For your convenience, a template of the file is available in the repository under the name secrets.yaml.ini. You can copy that file to secrets.yaml and modify it as needed. The file will subsequently be ignored by Git, as to not add it to the repository by accident.

Job allocation

In order to obtain a somewhat stable environment for running the benchmarks and thus increase the comparability between different runs, we allocate the maximum required number of nodes right from the start. The different benchmark steps will then only use a certain portion of nodes for the points they want to measure.

All benchmarks are run such that the NRP backend services (supervisor and tunnel) are run on one node and NEST is run on the remainder of the nodes.
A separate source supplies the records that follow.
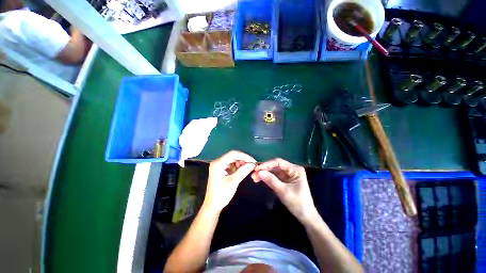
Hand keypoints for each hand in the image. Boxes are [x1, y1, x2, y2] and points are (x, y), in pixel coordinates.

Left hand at [202, 150, 255, 213]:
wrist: (213, 206)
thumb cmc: (221, 194)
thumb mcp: (233, 182)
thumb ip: (243, 171)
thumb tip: (253, 164)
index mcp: (218, 163)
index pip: (233, 154)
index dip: (244, 156)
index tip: (253, 161)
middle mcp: (218, 162)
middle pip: (233, 156)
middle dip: (243, 159)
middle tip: (252, 165)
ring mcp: (220, 166)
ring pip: (233, 160)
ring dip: (241, 163)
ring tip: (248, 168)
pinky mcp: (222, 170)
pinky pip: (232, 165)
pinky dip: (238, 167)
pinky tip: (243, 170)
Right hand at [252, 158, 317, 223]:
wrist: (305, 217)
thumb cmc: (298, 203)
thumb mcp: (283, 191)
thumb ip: (271, 180)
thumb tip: (259, 172)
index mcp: (295, 169)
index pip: (279, 162)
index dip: (267, 164)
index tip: (257, 168)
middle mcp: (291, 169)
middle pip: (275, 166)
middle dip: (264, 169)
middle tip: (253, 174)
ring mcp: (287, 175)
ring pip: (273, 171)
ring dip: (264, 173)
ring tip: (254, 178)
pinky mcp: (284, 180)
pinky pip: (274, 176)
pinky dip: (267, 177)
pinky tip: (259, 179)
This results in slightly unconventional allocation sizes that are always one larger than the next power-of-two number would be.
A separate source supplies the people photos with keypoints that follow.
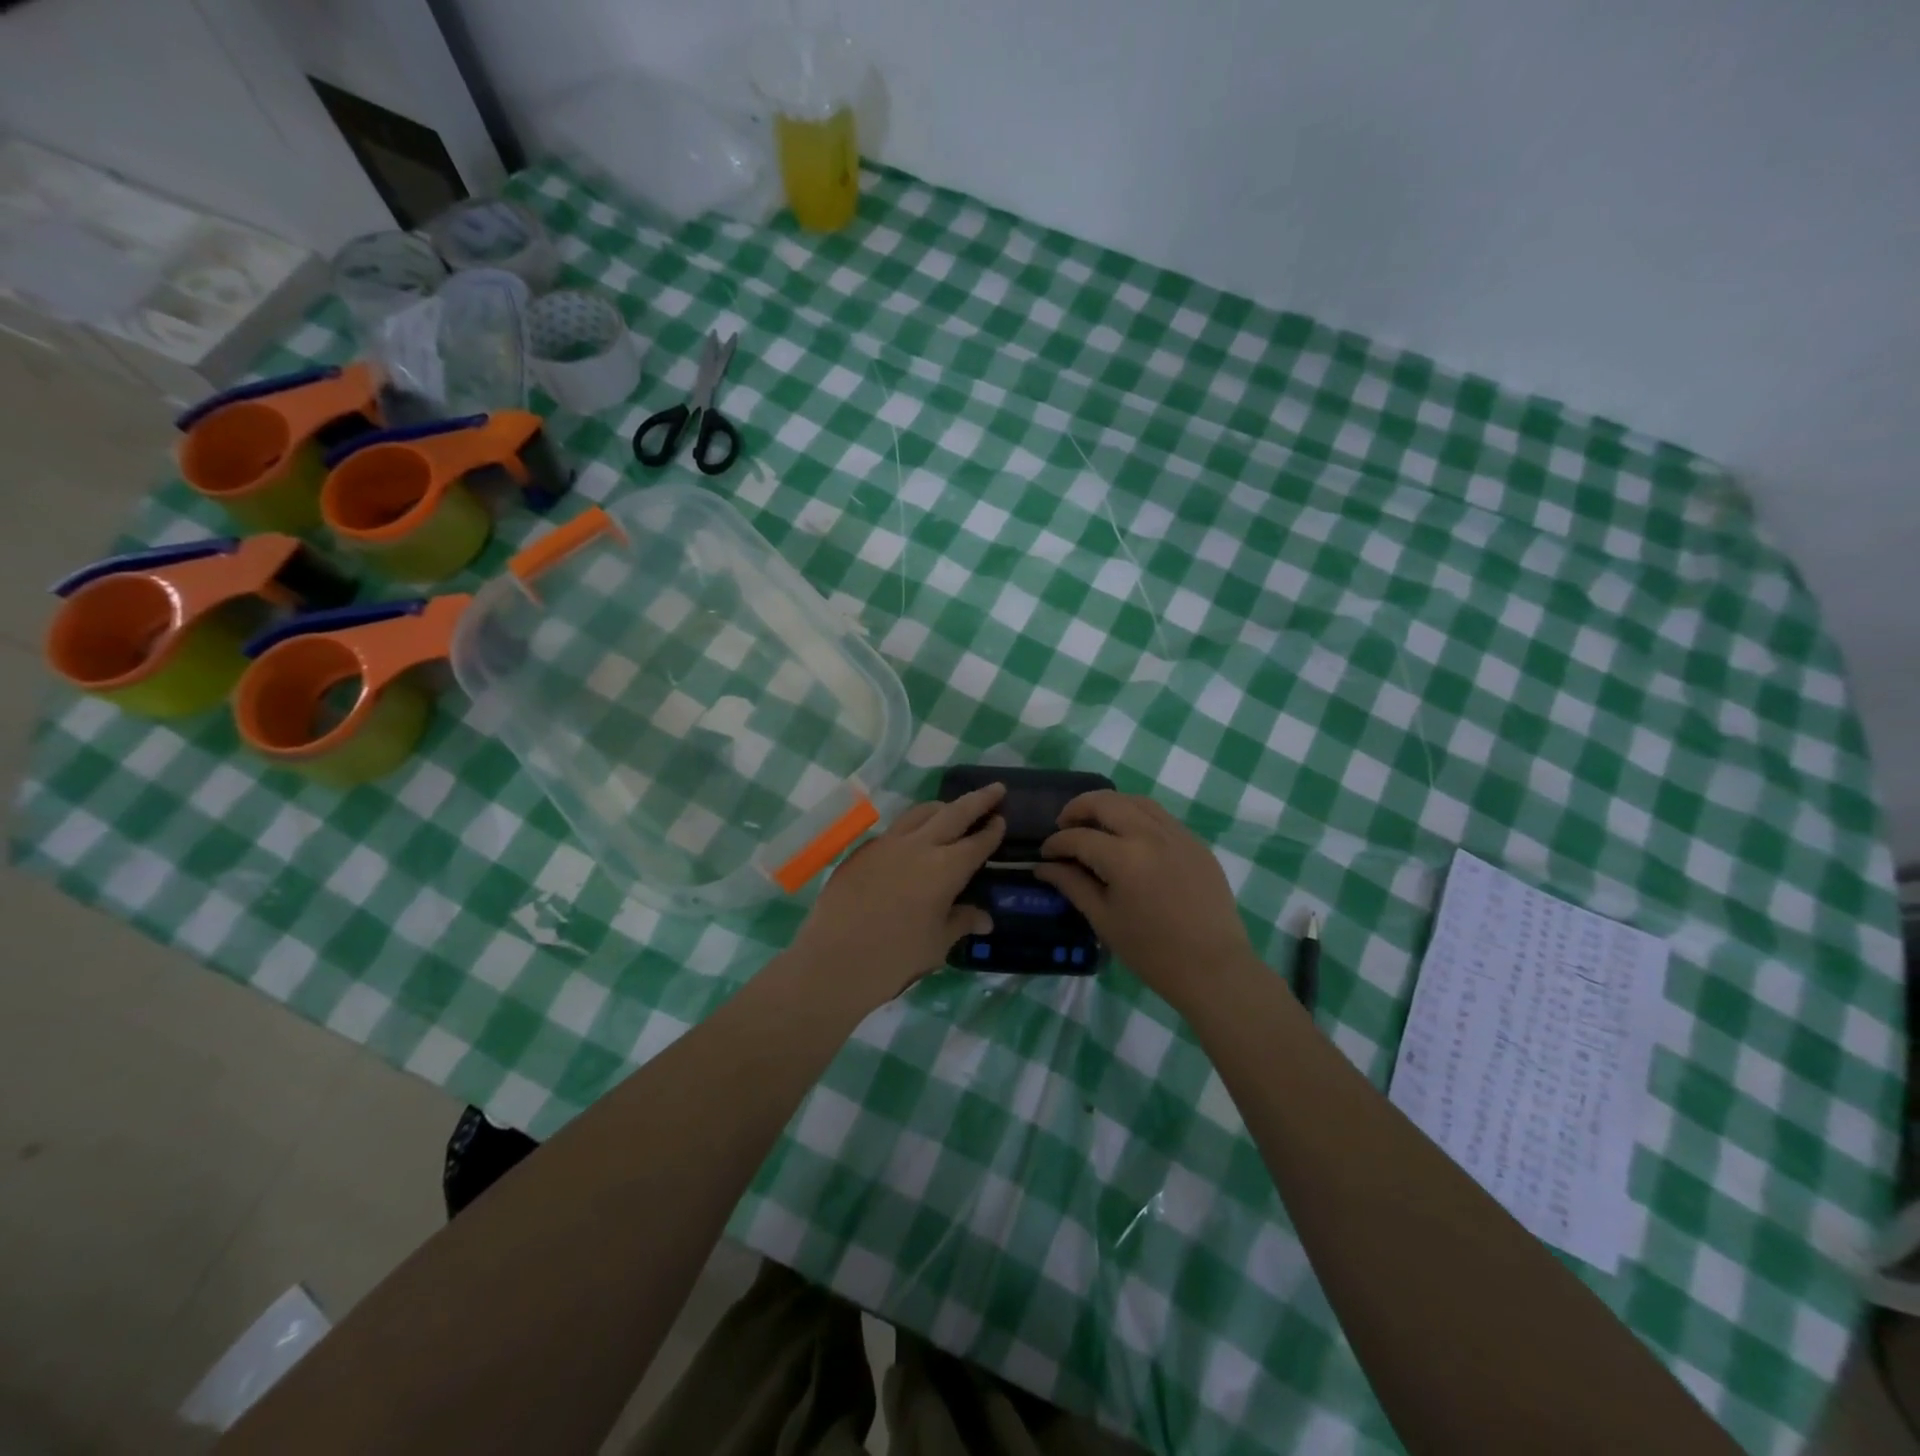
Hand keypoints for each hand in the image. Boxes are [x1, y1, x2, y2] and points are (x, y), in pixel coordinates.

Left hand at [788, 783, 1007, 1010]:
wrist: (834, 960)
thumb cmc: (895, 958)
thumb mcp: (937, 944)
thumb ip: (962, 922)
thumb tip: (984, 919)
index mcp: (946, 868)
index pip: (977, 842)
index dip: (992, 831)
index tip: (1002, 820)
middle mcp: (919, 846)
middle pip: (953, 813)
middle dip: (977, 800)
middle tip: (995, 788)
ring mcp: (886, 843)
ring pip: (920, 813)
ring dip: (941, 807)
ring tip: (951, 809)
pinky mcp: (862, 850)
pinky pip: (894, 829)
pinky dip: (912, 827)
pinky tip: (911, 842)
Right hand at [1035, 790, 1259, 1010]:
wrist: (1214, 968)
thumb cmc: (1152, 952)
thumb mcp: (1104, 920)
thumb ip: (1072, 885)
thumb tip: (1044, 866)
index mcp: (1124, 857)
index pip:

A number of options have to be supplied to salloc to obtain the allocation:

  • --nodes $NNODES: the total number of nodes to allocate: set to the maximum desired number of nodes for NEST plus one
  • --ntasks $NTASKS: the total number of tasks in the allocation: set to the number of nodes times two
  • --cpus-per-task 36: the number of cpus per task: setting to 36 unlocks all available hardware threads
  • --constraint mc: the partition to use
  • --account $ACCOUNT: the account to run from
  • --time 1200: the maximum wallclock time for the job in minutes: this can be set generously, as the job will end when all benchmarks are done.

Large memory machines (i.e., having 128 GB) can be obtained by additionally specifying --mem=120GB. More detailed information on the options can be found in the [salloc man page](https://slurm.schedmd.com/salloc.html].
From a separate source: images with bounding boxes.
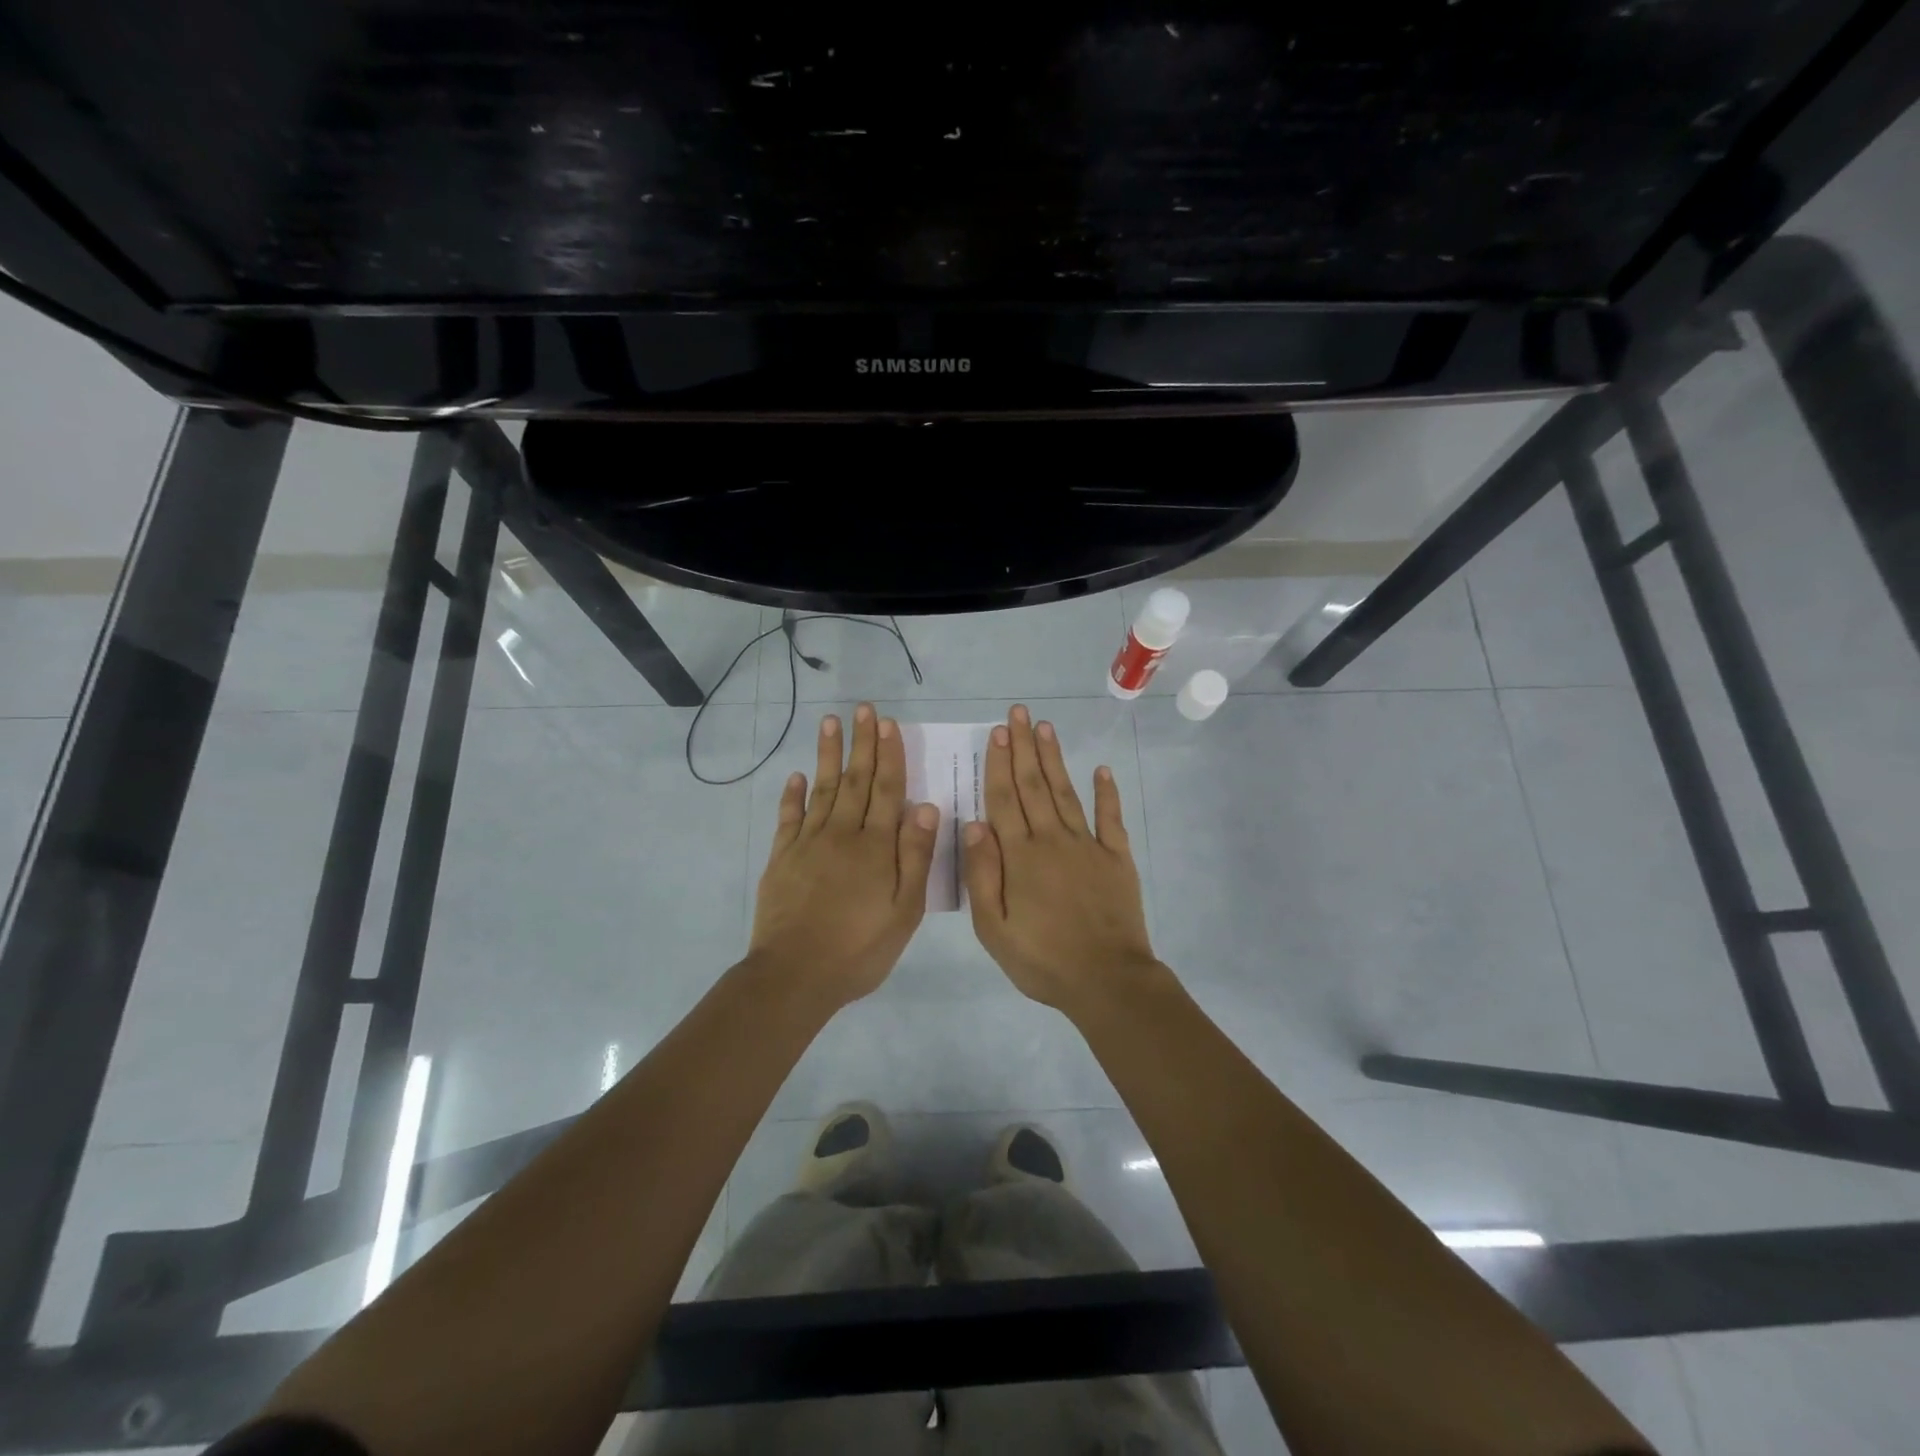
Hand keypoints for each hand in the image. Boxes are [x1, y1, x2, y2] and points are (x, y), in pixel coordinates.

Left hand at [748, 703, 939, 1009]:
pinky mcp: (782, 857)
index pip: (886, 790)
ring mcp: (808, 843)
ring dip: (827, 754)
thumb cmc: (859, 947)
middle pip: (855, 780)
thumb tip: (925, 806)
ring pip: (821, 788)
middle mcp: (842, 833)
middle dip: (862, 743)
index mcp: (875, 846)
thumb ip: (915, 856)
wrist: (795, 974)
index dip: (889, 755)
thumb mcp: (904, 909)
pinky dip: (793, 795)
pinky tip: (796, 775)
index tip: (888, 724)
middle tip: (863, 709)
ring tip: (830, 722)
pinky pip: (789, 817)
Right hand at [963, 704, 1161, 1014]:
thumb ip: (982, 874)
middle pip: (1034, 786)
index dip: (999, 764)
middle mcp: (1052, 840)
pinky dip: (1107, 793)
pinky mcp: (1117, 858)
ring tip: (1046, 728)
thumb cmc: (1042, 959)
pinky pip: (1111, 818)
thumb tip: (973, 824)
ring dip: (1055, 759)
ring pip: (1066, 793)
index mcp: (1020, 856)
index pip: (1005, 800)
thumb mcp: (993, 928)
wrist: (1106, 980)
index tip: (997, 733)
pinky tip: (1101, 770)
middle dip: (1024, 748)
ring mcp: (1088, 846)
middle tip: (1018, 714)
All parameter configurations for the benchmark runs can be found in the config.yaml file.

Main job script

We run experiments in batches, that means every benchmark experiment run is executed x times in order to prove reproducibility of results. Benchmark experiment runs can be started with the following command, passing the configuration file to the batch run script:

./batch config.yaml

The main runner of an individual benchmark run is implemented in job.sh. It will first check commandline arguments, call the prepare_benchmark.py script to templatize the secondary run scripts and then run them on the first node of the allocation using ssh. After a short waiting time to let the NRP and the tunnel become available, it starts the main loop that is contained in run_benchmark.sh.

Please note that even thought the allocation is set up so that it provides the right amount of nodes and space for the right amount of processes per node and threads per process, it is still important to tell NEST to use 36 threads per process. This is done by setting the kernel property local_num_threads to 36 either during the call to startup() from within the CLE or from within the brain simulation script itself.

Plotting and analysis

The result data generated by job runs can be plotted by the script process_benchmark_data.py RESULT_FOLDER. It can be supplied with the name of a result data directory generated from an benchmark batch run. Generated diagrams are dropped in a dedicated diagrams folder of the benchmark run results. An example invocation looks like this:

python3 process_benchmark_data.py Results_paper/3_robobrain/2022-02-03_12-03-15-robobrain_fullbrain

Two additional scripts can be found in this repository that have been implemented to generate the figures of the referenced paper, create_paper_figures.py to assemble multiple diagrams of a benchmark run, and create_comparison.py to generate a comparison figure of different benchmark runs.

Thread pinning tester

A small test program to check the pinning of threads to CPUs/cores is available in misc/. It can be compiled using

gcc -fopenmp -o omp_test omp_test.c

and run using

srun --nodes 2 --ntasks 4 --ntasks-per-node=2 \
     --mem-bind=local --hint=compute_bound ./omp_test

Benchmark experiments

The benchmark suite consists of two main components: a rather synthetic (but well controllable) brain simulation test case in the form of a random balanced network (directory HPC_benchmark), and an embodied multi-region rodent brain simulation (directory RoboBrain).

The benchmarks are explained in more detail in the referenced paper.